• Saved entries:

====

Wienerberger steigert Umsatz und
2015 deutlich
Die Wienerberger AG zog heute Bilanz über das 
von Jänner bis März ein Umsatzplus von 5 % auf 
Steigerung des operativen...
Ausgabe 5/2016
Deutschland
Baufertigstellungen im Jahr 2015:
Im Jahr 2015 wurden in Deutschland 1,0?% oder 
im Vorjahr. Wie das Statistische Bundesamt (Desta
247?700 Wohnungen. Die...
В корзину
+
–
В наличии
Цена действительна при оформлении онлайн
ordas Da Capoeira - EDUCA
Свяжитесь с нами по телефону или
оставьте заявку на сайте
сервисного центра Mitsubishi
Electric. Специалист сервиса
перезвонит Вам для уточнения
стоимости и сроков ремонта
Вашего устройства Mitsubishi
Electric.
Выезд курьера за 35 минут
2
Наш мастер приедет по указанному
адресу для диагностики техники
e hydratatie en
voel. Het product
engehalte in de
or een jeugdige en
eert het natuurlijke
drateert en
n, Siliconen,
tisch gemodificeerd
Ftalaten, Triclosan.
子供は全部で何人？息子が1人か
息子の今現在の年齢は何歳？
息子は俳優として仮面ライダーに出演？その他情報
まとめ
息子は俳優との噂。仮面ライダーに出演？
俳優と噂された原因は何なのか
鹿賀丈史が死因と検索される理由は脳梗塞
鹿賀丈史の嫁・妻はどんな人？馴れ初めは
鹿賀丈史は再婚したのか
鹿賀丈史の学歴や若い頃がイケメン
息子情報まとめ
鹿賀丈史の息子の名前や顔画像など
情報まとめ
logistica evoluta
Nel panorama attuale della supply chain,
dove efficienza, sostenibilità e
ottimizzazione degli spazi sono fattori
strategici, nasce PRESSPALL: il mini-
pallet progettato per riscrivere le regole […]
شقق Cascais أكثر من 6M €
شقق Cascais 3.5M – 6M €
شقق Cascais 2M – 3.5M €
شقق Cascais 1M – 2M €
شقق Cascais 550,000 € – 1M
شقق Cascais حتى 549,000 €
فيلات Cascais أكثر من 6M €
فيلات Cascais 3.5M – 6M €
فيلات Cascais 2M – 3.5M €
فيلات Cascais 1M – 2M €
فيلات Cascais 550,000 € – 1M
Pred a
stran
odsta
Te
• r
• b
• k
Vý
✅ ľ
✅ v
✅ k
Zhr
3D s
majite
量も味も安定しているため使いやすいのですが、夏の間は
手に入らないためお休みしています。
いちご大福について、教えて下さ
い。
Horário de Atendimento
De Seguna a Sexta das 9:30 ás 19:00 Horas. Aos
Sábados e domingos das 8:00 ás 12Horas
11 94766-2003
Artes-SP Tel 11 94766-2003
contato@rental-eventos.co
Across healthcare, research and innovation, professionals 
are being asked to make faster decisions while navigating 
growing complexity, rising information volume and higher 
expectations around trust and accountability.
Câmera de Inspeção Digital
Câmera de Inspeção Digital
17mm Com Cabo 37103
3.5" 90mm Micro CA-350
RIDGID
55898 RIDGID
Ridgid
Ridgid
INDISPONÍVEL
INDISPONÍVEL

====

• Your goal: Repeat the data precisely, line by line.

• Solution:
Wienerberger steigert Umsatz und
2015 deutlich
Die Wienerberger AG zog heute Bilanz über das 
von Jänner bis März ein Umsatzplus von 5 % auf 
Steigerung des operativen...
Ausgabe 5/2016
Deutschland
Baufertigstellungen im Jahr 2015:
Im Jahr 2015 wurden in Deutschland 1,0?% oder 
im Vorjahr. Wie das Statistische Bundesamt (Desta
247?700 Wohnungen. Die...
В корзину
+
–
В наличии
Цена действительна при оформлении онлайн
ordas Da Capoeira - EDUCA
Свяжитесь с нами по телефону или
оставьте заявку на сайте
сервисного центра Mitsubishi
Electric. Специалист сервиса
перезвонит Вам для уточнения
стоимости и сроков ремонта
Вашего устройства Mitsubishi
Electric.
Выезд курьера за 35 минут
2
Наш мастер приедет по указанному
адресу для диагностики техники
e hydratatie en
voel. Het product
engehalte in de
or een jeugdige en
eert het natuurlijke
drateert en
n, Siliconen,
tisch gemodificeerd
Ftalaten, Triclosan.
子供は全部で何人？息子が1人か
息子の今現在の年齢は何歳？
息子は俳優として仮面ライダーに出演？その他情報
まとめ
息子は俳優との噂。仮面ライダーに出演？
俳優と噂された原因は何なのか
鹿賀丈史が死因と検索される理由は脳梗塞
鹿賀丈史の嫁・妻はどんな人？馴れ初めは
鹿賀丈史は再婚したのか
鹿賀丈史の学歴や若い頃がイケメン
息子情報まとめ
鹿賀丈史の息子の名前や顔画像など
情報まとめ
logistica evoluta
Nel panorama attuale della supply chain,
dove efficienza, sostenibilità e
ottimizzazione degli spazi sono fattori
strategici, nasce PRESSPALL: il mini-
pallet progettato per riscrivere le regole […]
شقق Cascais أكثر من 6M €
شقق Cascais 3.5M – 6M €
شقق Cascais 2M – 3.5M €
شقق Cascais 1M – 2M €
شقق Cascais 550,000 € – 1M
شقق Cascais حتى 549,000 €
فيلات Cascais أكثر من 6M €
فيلات Cascais 3.5M – 6M €
فيلات Cascais 2M – 3.5M €
فيلات Cascais 1M – 2M €
فيلات Cascais 550,000 € – 1M
Pred a
stran
odsta
Te
• r
• b
• k
Vý
✅ ľ
✅ v
✅ k
Zhr
3D s
majite
量も味も安定しているため使いやすいのですが、夏の間は
手に入らないためお休みしています。
いちご大福について、教えて下さ
い。
Horário de Atendimento
De Seguna a Sexta das 9:30 ás 19:00 Horas. Aos
Sábados e domingos das 8:00 ás 12Horas
11 94766-2003
Artes-SP Tel 11 94766-2003
contato@rental-eventos.co
Across healthcare, research and innovation, professionals 
are being asked to make faster decisions while navigating 
growing complexity, rising information volume and higher 
expectations around trust and accountability.
Câmera de Inspeção Digital
Câmera de Inspeção Digital
17mm Com Cabo 37103
3.5" 90mm Micro CA-350
RIDGID
55898 RIDGID
Ridgid
Ridgid
INDISPONÍVEL
INDISPONÍVEL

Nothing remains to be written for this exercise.